-
Composable operations
Load, scan, annotate, interpret. Each step takes Regions and returns Regions.
-
CRISPR guide design
Genome in, ranked guide library out. SpCas9 and Cas12a with circular genome support.
-
Barcode counting
Self-discovering read structure. Paired-end aware. FASTQ to per-barcode counts.
-
Tn-seq profiling
Raw reads to insertion counts. Himar1 and Tn5, Bowtie and BWA mappers.
-
Chromatin annotation
Truth-table state assignment over signal tracks. YAML-configurable mark combinations.
-
Differential comparison
Align two tracks by coordinate, compute fold change with normalization.
How it works¶
Everything before binarize() is signal-specific: each mark type has its own distribution and needs its own threshold strategy. Everything after is composable machinery that operates on binary present/absent tracks. The output is domain-specific — state labels like acetylated, destabilized, SAGA_acetylated come from your preset YAML, encoding the biological model that makes the analysis meaningful.
Region¶
The universal coordinate record. A CRISPR cut site, a gene boundary, and a barcode hit are all Regions with different tags.
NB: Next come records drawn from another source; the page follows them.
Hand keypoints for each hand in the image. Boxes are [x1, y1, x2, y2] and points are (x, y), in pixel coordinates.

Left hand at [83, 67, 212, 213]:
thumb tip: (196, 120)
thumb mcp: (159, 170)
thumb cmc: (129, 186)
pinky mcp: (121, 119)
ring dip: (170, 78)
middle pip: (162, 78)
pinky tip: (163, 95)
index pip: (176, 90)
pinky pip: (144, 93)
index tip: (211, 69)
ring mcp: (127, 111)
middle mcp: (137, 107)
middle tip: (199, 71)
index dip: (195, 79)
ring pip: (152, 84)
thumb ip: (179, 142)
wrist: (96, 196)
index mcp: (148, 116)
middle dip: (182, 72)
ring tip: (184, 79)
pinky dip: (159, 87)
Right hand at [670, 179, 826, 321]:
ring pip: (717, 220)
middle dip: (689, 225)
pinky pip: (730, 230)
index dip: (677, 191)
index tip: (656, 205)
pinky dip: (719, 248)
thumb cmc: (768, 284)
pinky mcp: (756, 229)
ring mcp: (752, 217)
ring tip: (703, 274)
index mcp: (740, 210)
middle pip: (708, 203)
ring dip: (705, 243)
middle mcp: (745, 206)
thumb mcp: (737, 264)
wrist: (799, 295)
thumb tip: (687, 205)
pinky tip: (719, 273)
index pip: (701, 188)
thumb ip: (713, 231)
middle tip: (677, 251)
Frozen dataclass: operations produce new Regions, never mutate.
Track¶
Protocol container with three implementations. IntervalTrack for peaks and genes, SignalTrack for per-base BigWig data, TableTrack for counts and scores.
Operations¶
Protocol-typed steps: map, annotate, filter, discover, quantify, score. Each has a protocol and pluggable implementations. Swap aligners, scorers, or annotators without changing the code that uses them.
Recipes¶
Domain workflows that compose operations. CRISPR guide design, barcode counting, Tn-seq profiling, chromatin annotation. All dependencies injected via __init__.
No class hierarchies. Objects wired together through dependency injection (OLOO). Any object with the right methods satisfies the protocol.